Which devices use the Lightning connector?
Currently, the iPhone 5 and the new iPod Touch and iPod Nano.

Why the change?
In an interview with AllThingsD’s Ina Fried, Phil Schiller, Apple’s senior vice president of worldwide marketing, said that the company didn’t take the decision lightly, but in order to make its new iPhone and iPod thinner, it had to change the dock connector. The iPhone 5 marks Apple’s thinnest smartphone yet and is about 20 percent lighter than the iPhone 4S. And the new iPod and iPod touch are thinner still.

Why didn’t Apple use the micro USB standard?
After Apple came out in support of the International Electrotechnical Commission’s recommendation for a universal microUSB mobile charging standard, some had hoped that the company would do away with its proprietary ports.
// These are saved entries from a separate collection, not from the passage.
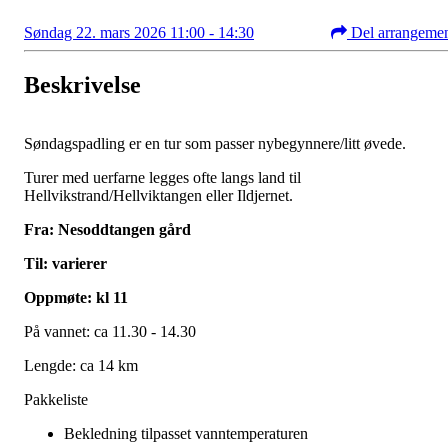
Søndag 22. mars 2026 11:00 - 14:30
Del arrangeme
Beskrivelse
Søndagspadling er en tur som passer nybegynnere/litt øvede.
Turer med uerfarne legges ofte langs land til
Hellvikstrand/Hellviktangen eller Ildjernet.
Fra: Nesoddtangen gård
Til: varierer
Oppmøte: kl 11
På vannet: ca 11.30 - 14.30
Lengde: ca 14 km
Pakkeliste
Bekledning tilpasset vanntemperaturen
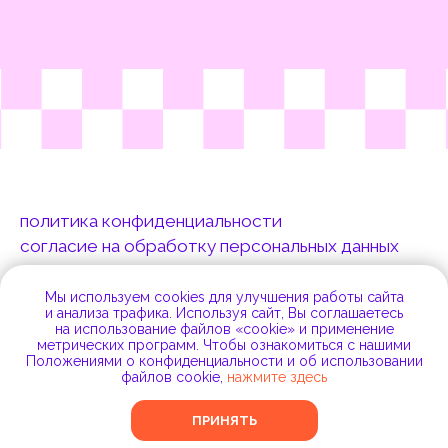
Мы используем cookies для улучшения работы сайта
и анализа трафика. Используя сайт, Вы соглашаетесь
на использование файлов «cookie» и применение
метрических программ. Чтобы ознакомиться с нашими
Положениями о конфиденциальности и об использовании
файлов cookie,
нажмите здесь
ПРИНЯТЬ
But clearly that’s not the case. Sure, it would have made many consumers happy, but there were some technical reasons behind the decision.

“Apple’s iPhone connectors offer more functionality than standard micro USB connectors, like the ability to directly control accessories from the iPhone screen,” said Ian Fogg, principal analyst at IHS, “and it enables Apple to deliver a rich variety of third-party accessories.”
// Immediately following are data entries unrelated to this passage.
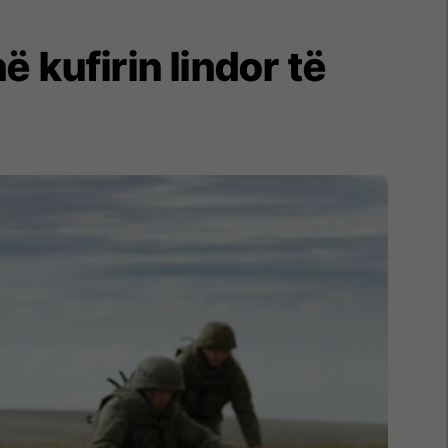
 kufirin lindor të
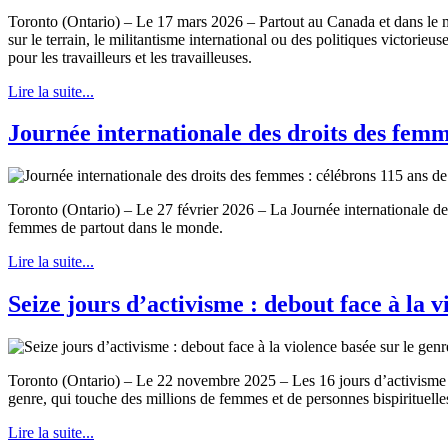
Toronto (Ontario) – Le 17 mars 2026 – Partout au Canada et dans le 
sur le terrain, le militantisme international ou des politiques victorie
pour les travailleurs et les travailleuses.
Lire la suite...
Journée internationale des droits des femme
Toronto (Ontario) – Le 27 février 2026 – La Journée internationale des
femmes de partout dans le monde.
Lire la suite...
Seize jours d’activisme : debout face à la v
Toronto (Ontario) – Le 22 novembre 2025 – Les 16 jours d’activisme c
genre, qui touche des millions de femmes et de personnes bispirituell
Lire la suite...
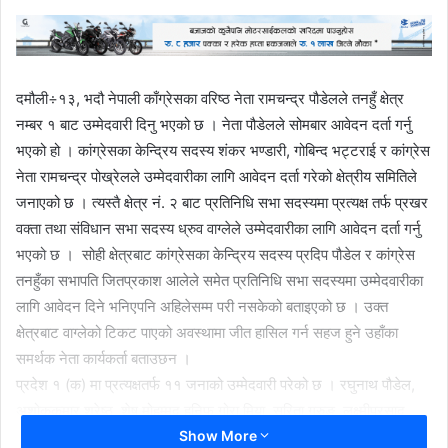
दमौली÷१३, भदौ नेपाली काँग्रेसका वरिष्ठ नेता रामचन्द्र पौडेलले तनहुँ क्षेत्र
नम्बर १ बाट उम्मेदवारी दिनु भएको छ । नेता पौडेलले सोमबार आवेदन दर्ता गर्नु
भएको हो । कांग्रेसका केन्द्रिय सदस्य शंकर भण्डारी, गोबिन्द भट्टराई र कांग्रेस
नेता रामचन्द्र पोख्रेलले उम्मेदवारीका लागि आवेदन दर्ता गरेको क्षेत्रीय समितिले
जनाएको छ । त्यस्तै क्षेत्र नं. २ बाट प्रतिनिधि सभा सदस्यमा प्रत्यक्ष तर्फ प्रखर
वक्ता तथा संविधान सभा सदस्य ध्रुव वाग्लेले उम्मेदवारीका लागि आवेदन दर्ता गर्नु
भएको छ । सोही क्षेत्रबाट कांग्रेसका केन्द्रिय सदस्य प्रदिप पौडेल र कांग्रेस
तनहुँका सभापति जितप्रकाश आलेले समेत प्रतिनिधि सभा सदस्यमा उम्मेदवारीका
लागि आवेदन दिने भनिएपनि अहिलेसम्म परी नसकेको बताइएको छ । उक्त
क्षेत्रबाट वाग्लेको टिकट पाएको अवस्थामा जीत हासिल गर्न सहज हुने उहाँका
समर्थक नेता कार्यकर्ता बताउछन ।
प्रदेश १ (क) मा प्रत्यक्षतर्फ ११ जनाको उम्मेदवारी परेको छ । रघुनाथ पौडेल,
अशोककुमार श्रेष्ठ, शेष मोहम्मद हनिफ गोरा मिया, सरिता गुरुङ, लक्ष्मीप्रसाद
Show More
आचार्य, हरिदत्त पौडेल, दिपक भट्टराई, डोबाटे बिक, पूर्ण बहादुर गुरुङ, सहदेब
Of course, it also adds to the company’s bottom line and draws more people into Apple’s world.

Charles Golvin, principal analyst at Forrester Research, said, “Apple derives nontrivial revenue from its connector licensing program. The accessories tied to these connectors meaningfully increase the strength of the loyalty gravitational field, pulling customers into Apple’s ecosystem.”
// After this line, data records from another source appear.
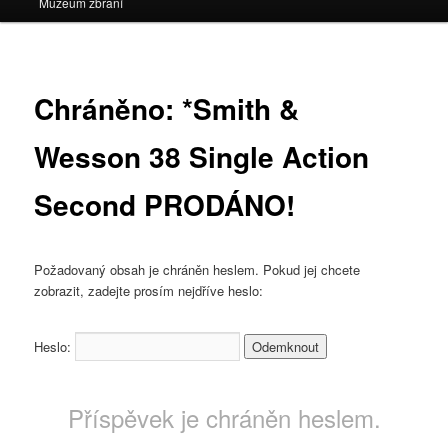
Muzeum zbraní
Chráněno: *Smith &
Wesson 38 Single Action
Second PRODÁNO!
Požadovaný obsah je chráněn heslem. Pokud jej chcete
zobrazit, zadejte prosím nejdříve heslo:
Heslo:
Příspěvek je chráněn heslem.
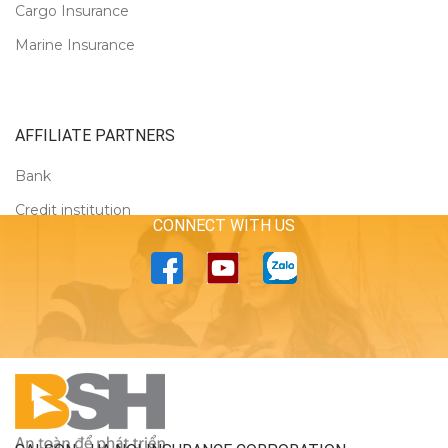
Cargo Insurance
Marine Insurance
AFFILIATE PARTNERS
Bank
Credit institution
CONNECT WITH US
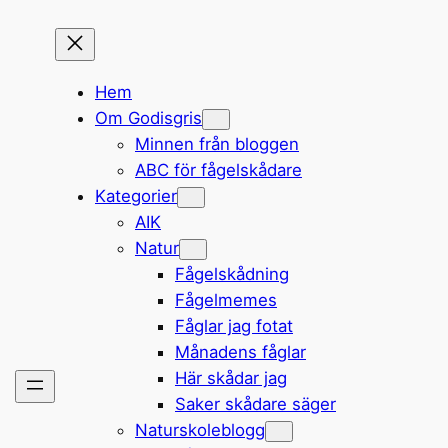
Hem
Om Godisgris
Minnen från bloggen
ABC för fågelskådare
Kategorier
AIK
Natur
Fågelskådning
Fågelmemes
Fåglar jag fotat
Månadens fåglar
Här skådar jag
Saker skådare säger
Naturskoleblogg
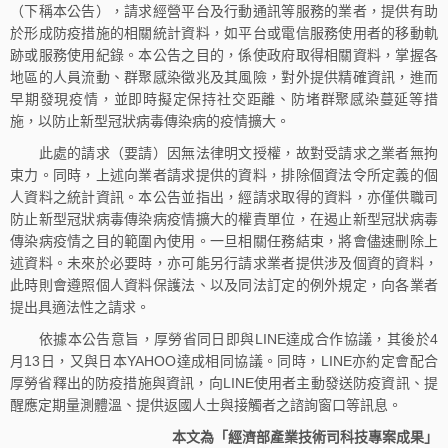
（下稱本公告），請求經營平台及行動通訊等服務的業者，提供有助
於形成防疫措施的相關統計資料，如平台或電信服務使用者的移動軌
跡或服務使用紀錄。本公告之目的，係使政府取得相關資料，掌握各
地區的人員流動、群聚感染徵兆及其風險，對外提供精確資訊，進而
早期發現疫情，並即時擬定保持社交距離、防堵群聚感染蔓延等措
施，以防止新型冠狀病毒傳染病的疫情擴大。
此處的請求（要請）因無法律明文授權，故對受請求之業者無拘
束力。同時，上述向業者請求提供的資料，排除個資法令所定義的個
人資料之統計資訊。本公告並指出，經請求取得的資料，亦僅供職司
防止新型冠狀病毒傳染病疫情擴大的權責單位，在遏止新型冠狀病毒
傳染病疫情之目的範圍內使用。一旦相關任務結束，將會儘速刪除上
述資料。未來於必要時，亦可能另行請求業者提供涉及個資的資料，
此時則會遵照個人資料保護法、以及同法訂定的例外規定，向各業者
提出具適法性之請求。
依據本公告意旨，厚勞省同日即與LINE達成合作協議，其後於4
月13日，又與日本YAHOO達成相同協議。同時，LINE亦約定會配合
厚勞省釋出的防疫措施與資訊，向LINE使用者主動發送防疫資訊、提
醒應定期量測體溫、提供返國人士與接觸者之諮詢窗口等訊息。
本文為「經濟部產業技術司科技專案成果」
What are the advantages of the Lightning connector?
Aside from the extra functionality, it’s 80 percent smaller than the 30-pin connector and reversible. Apple says it is also more durable than its predecessor.

What are the disadvantages?
The biggest disadvantage is that the Lightning connector will require an adapter to work with old accessories, and some products simply won’t be compatible at all.

“The greater the investment in iPods, iPads, and associated accessories, the more their purchase of an iPhone 5, new Nano, and/or new iPod Touch will introduce complexity and some hassle,” said Golvin. “I can imagine these consumers having to purchase not just one but multiple 30 pin-to-Lightning adapters — one for each car, dock, etc.”

At $19 a pop for the Lightning to USB Cable, $29 for the Lightning adapter and $39 for the Lightning-to-30-pin connector cable, the accessories are not cheap, and they also don’t support all functions–particularly iPod out and video out. The current adapters only support analog audio output, USB audio, syncing and charging. Lightning-to-VGA and Lightning-to-HDMI cables will be available later, but for now, you won’t be able to connect your iPhone or iPod to an external display or TV to view videos or photos using the adapters.

The adapter doesn’t make for a very elegant solution, but even worse, Apple says some 30-pin accessories are not supported. I can see this being a problem with accessories that use a cradle design.

When will there be Lightning-compatible accessories?
Hopefully, soon. During its press event this week, Apple said it was working with partners like Bose and JBL to support the new connector, but given Apple’s notorious secrecy, third-party accessory companies weren’t able to deliver final products in time for the iPhone 5 and iPod launch.

“We didn’t know anything more than anyone else knew ahead of the launch,” said Brian Yang, vice president of sales and marketing for iLuv Creative Technology, an accessories company based in New York. “We, like other manufacturers, take calculated risks in developing accessory products in advance of the launch so that we can be among the first to market with stylish, quality accessories for devices that are always instant ‘must-haves.'”

Yang added that iLuv will deliver a full range of new accessories in the coming months. ILuv is also looking to build more products using wireless technology like Bluetooth to avoid the connector issue in the future, and some companies, like Jawbone, simply think the dock is dead.

Will Apple change the connector again?
Short answer: Probably at some point. But for now, Schiller told AllThingsD, “This is the new connector for many years to come.”

Updated at 9:20 a.m. to include information about the Lightning to USB Cable.